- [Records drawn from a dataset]
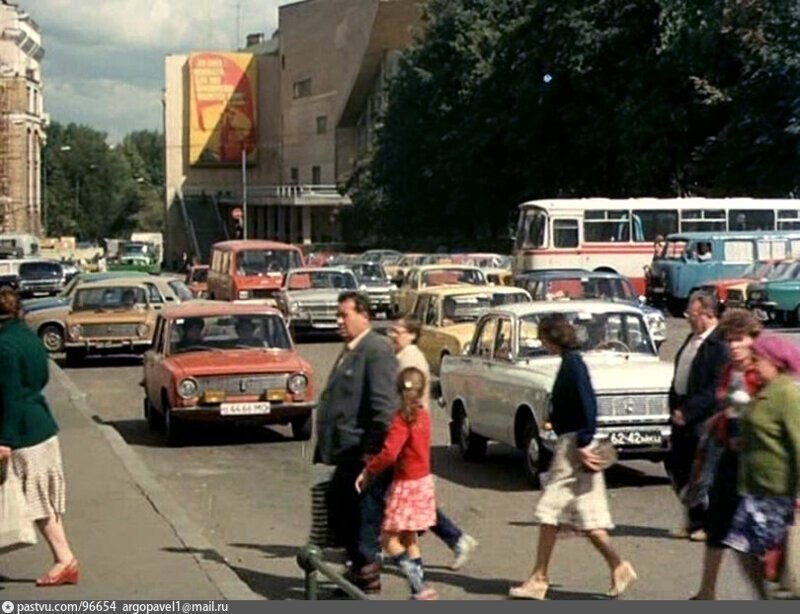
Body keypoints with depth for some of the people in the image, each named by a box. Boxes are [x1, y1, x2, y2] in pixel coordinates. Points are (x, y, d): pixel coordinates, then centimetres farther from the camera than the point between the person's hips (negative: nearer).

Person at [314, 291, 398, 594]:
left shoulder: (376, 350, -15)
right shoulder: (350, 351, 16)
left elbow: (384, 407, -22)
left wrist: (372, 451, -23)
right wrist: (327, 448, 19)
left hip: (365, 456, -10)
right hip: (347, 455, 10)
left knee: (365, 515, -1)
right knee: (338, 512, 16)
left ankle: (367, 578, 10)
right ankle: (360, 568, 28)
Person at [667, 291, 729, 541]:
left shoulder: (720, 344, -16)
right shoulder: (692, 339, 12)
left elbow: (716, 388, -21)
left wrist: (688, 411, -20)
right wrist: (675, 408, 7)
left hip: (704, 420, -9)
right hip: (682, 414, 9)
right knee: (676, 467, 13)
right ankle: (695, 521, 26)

- [YOUR OBJECTIVE] List every line of the records above that contains the string "wrist", matching case exactly.

- [RESPONSE TO THE EXERCISE]
left wrist: (372, 451, -23)
right wrist: (327, 448, 19)
left wrist: (688, 411, -20)
right wrist: (675, 408, 7)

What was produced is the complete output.